Change #1020844 had a related patch set uploaded (by Cathal Mooney; author: Cathal Mooney):

[operations/puppet@production] Adjust LVS config in esams, drmrs to peer bit both ASWs

https://gerrit.wikimedia.org/r/1020844

I believe the two patches above, once merged, will add the required redundancy. Following option 1 above, creating backup peerings from the LVS hosts to the switch in the other rack.

Perhaps one option would be to ignore the puppet patch to change drmrs and esams for now - but merge the Homer one and configure magru LVS in puppet to peer with both switches?

So we can test/trial it in magru to build confidence?
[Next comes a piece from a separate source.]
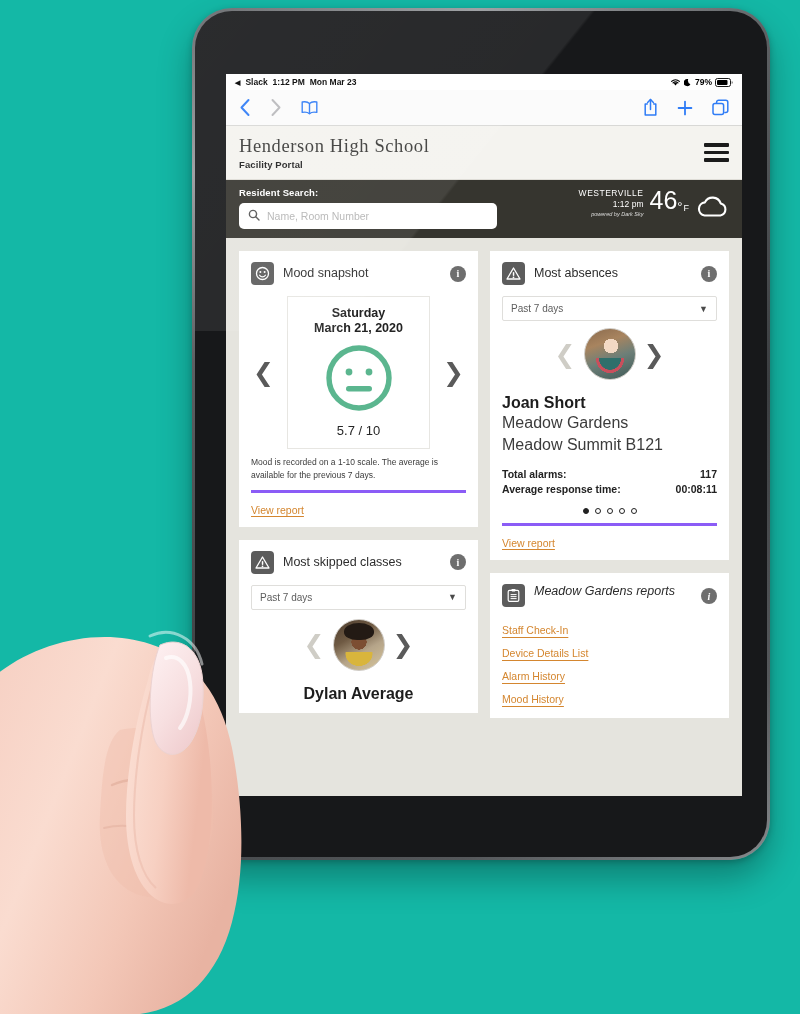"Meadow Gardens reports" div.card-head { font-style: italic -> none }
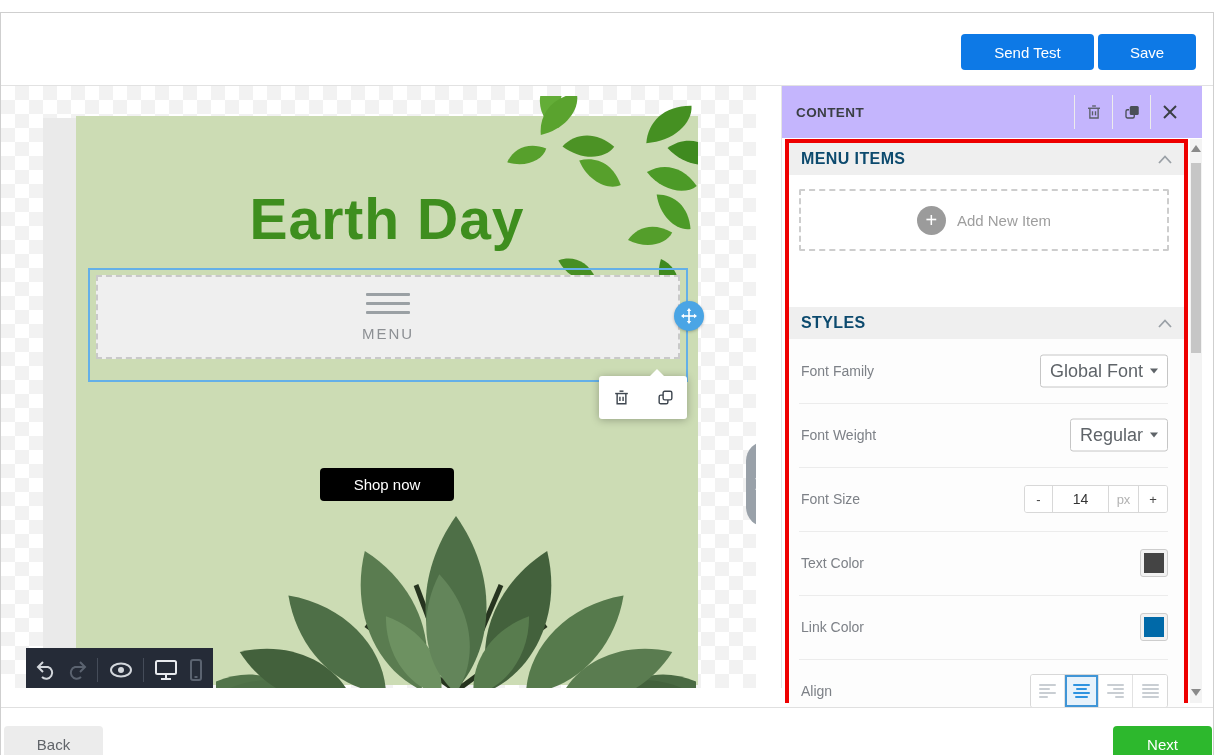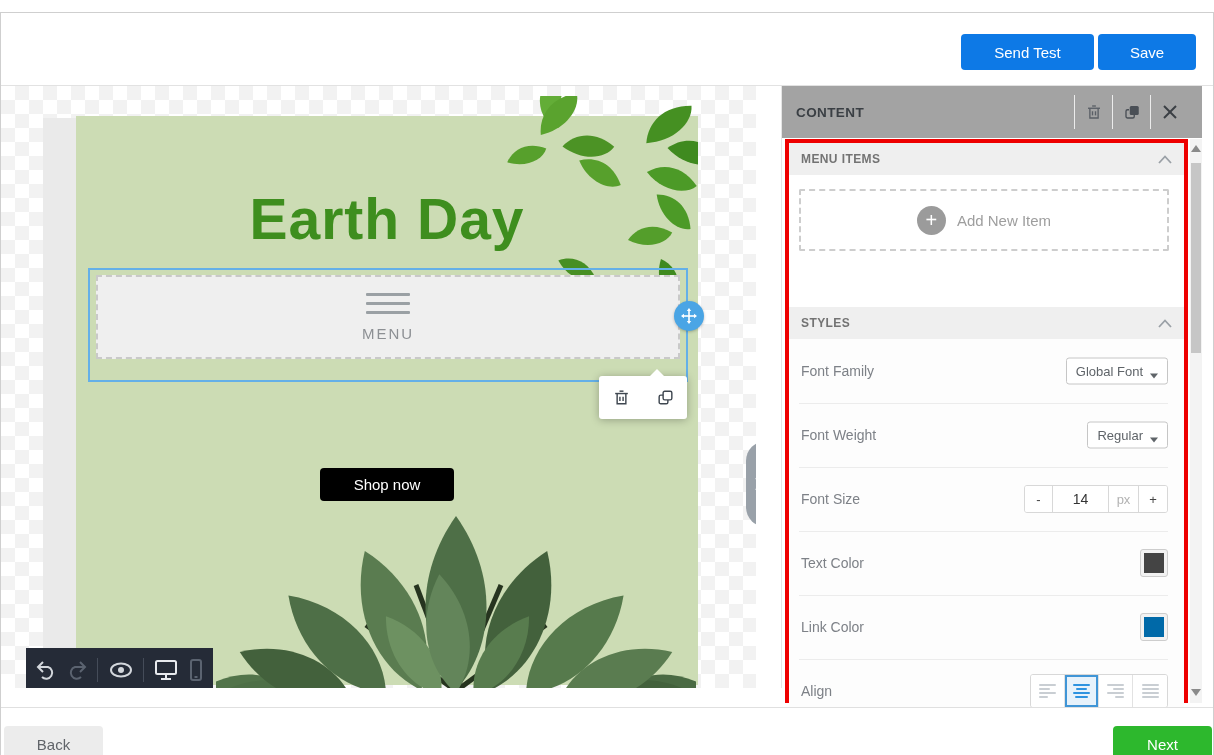"CONTENT" .panel-header { background: #a3a3a3 -> #c4b5fd }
I've partially labbed it up and have no doubts about it but it probably makes sense to use the opportunity magru buildout presents.

@ayounsi pointed out another way - along the lines of option 2 in the description - that might allow us to overcome the problem simply.

Using drmrs for an example currently we have 3 LVS's as follows:

RackLVSRole
B12lvs6001High traffic 1 - primary
B12lvs6003Backup
B13lvs6002High traffic 2 - primary

The current scenario means if the switch in rack B12 fails then the primary and backup for high_traffic_1 goes down, and we are fully offline.

Discussing with Arzhel we pondered changing the roles as follows:

RackLVSRole
B12lvs6001High traffic 1 - primary
B12lvs6003High traffic 2 - primary
B13lvs6002Backup

In other words put both the normally active servers into the same rack. That means if the switch in that rack fails the backup - in the other rack - will take over for both traffic classes. The downside is that our traffic balance between racks becomes sort of skewed, all the ingress traffic would normally go through just one of our switches. While that is the case, at our POPs WAN circuits are at 10G, and we've 100G links between CRs and switches, so this is unlikely to be a major issue. I'm also conscious any work we do here is only temporary as we wait for Liberica.

Changing the LVS roles as per the above seems another fairly simple and viable way to remove the single-point-of-failure, so wanted to document the option. This would also address the issue in eqsin and ulsfo (where current design involves L2 switches and PyBal peering to CRs), unlike the backup BGP approach described above.